Courts

Even A George W. Bush Judge Thinks This White House Argument Is Ridiculous

Judge to Trump: you know you don't actually 'own' the White House... right?

(Photo by Heather Diehl/Getty Images)

There are only so many times you can stand in federal court and insist that up is down, black is white, and bulldozing a historic wing of the White House is just a light home improvement project before a judge decides he’s had enough.

This week, in the ongoing “White House ballroom” litigation, which to my continual shock is not a Veep subplot but actual reality, Judge Richard Leon finally let the exasperation show. (Also known as the case brought by the National Trust for Historic Preservation over the Trump administration’s unilateral demolition of the East Wing of the White House to build a $400 million White House ballroom — funded privately — with exactly zero Congressional approval or oversight.) And when the judge starts openly questioning your relationship with reality… it’s not exactly a great sign for the government’s case.

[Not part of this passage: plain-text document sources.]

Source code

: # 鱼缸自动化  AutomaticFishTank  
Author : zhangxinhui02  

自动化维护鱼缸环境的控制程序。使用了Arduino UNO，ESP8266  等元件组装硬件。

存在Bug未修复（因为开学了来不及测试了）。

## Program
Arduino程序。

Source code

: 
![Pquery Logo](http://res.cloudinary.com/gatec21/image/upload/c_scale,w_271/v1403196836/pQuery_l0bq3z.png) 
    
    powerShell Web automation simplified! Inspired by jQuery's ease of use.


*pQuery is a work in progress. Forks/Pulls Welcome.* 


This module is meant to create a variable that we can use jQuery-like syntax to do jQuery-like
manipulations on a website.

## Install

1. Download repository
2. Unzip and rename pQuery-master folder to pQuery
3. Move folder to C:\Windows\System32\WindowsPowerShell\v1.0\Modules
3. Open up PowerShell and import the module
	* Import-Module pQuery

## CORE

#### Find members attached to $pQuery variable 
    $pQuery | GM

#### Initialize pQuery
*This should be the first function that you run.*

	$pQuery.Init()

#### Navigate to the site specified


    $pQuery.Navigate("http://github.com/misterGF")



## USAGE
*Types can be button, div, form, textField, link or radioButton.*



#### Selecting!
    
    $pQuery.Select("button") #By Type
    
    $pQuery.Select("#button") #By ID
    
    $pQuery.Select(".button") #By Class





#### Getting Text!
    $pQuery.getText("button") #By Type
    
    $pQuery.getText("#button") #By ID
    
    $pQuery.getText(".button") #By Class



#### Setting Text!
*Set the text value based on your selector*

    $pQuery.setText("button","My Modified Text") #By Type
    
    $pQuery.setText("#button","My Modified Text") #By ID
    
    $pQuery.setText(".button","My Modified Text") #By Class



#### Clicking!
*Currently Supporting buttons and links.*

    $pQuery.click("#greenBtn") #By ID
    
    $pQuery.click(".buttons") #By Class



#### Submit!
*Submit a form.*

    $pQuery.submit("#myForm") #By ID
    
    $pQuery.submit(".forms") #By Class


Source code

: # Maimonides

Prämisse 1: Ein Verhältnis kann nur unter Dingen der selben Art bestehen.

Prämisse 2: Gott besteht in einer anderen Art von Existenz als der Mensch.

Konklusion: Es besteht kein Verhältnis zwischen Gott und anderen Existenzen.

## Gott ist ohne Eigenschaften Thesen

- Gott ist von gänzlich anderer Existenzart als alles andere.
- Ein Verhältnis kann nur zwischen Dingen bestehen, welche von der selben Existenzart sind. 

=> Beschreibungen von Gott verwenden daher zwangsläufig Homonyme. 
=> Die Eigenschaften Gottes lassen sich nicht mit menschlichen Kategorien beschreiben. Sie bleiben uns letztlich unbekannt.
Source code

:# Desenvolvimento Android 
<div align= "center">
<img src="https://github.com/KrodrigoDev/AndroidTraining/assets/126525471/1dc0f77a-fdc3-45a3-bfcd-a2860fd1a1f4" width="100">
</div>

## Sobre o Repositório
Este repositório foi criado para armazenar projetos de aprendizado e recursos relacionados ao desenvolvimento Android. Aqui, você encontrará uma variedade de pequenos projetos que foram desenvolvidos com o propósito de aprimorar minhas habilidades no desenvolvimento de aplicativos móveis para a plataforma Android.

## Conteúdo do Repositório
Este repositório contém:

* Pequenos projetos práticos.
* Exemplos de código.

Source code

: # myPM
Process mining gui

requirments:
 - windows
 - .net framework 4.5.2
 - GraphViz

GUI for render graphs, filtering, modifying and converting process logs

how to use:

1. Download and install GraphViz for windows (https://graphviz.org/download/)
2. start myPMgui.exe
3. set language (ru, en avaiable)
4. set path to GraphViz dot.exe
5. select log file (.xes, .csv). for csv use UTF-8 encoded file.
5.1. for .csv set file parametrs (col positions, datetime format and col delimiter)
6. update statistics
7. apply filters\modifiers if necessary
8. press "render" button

At issue remains the Trump administration’s apparent belief that the White House is less “seat of government” and more “HGTV fixer-upper.” According to reports, the latest hearing made clear that the Department of Justice is still clinging to its argument that knocking down the East Wing to make room for a grotesque ballroom somehow qualifies as a mere “alteration.” That thesaurus-based violence will not stand in Judge Leon’s courtroom, he said calling the demo “an alteration… takes some brazen interpretation of the laws of vocabulary.”

Yikes. That can’t feel great.

And if the DOJ thought it could smooth things over by analogizing the White House to national parks, welp, Leon was equally unimpressed. The White House, he reminded everyone, “is a special place,” and this isn’ swapping out a park bench at Yellowstone. Leon went even further, emphasizing a point that seems almost quaint in this litigation, that no matter how much cheap gold paint Donald Trump bathes the place in, he is not the owner of the White House, he’s the current “steward” of an “an iconic symbol of this nation.”

Leon described the government’s “shifting theories and shifting dynamics” which has become the defining feature of the case. One minute it’s an alteration, the next it’s justified by vague statutory authority, now the plaintiffs don’t have standing (which Judge Leon described bitingly as the DOJ’s “escape hatch”), and last month it somehow had “national security implications,” a claim that felt less like a legal argument and more like someone hitting the break-glass-in-case-of-losing button.

But it’s clear that Judge Leon is not buying whatever the government is selling.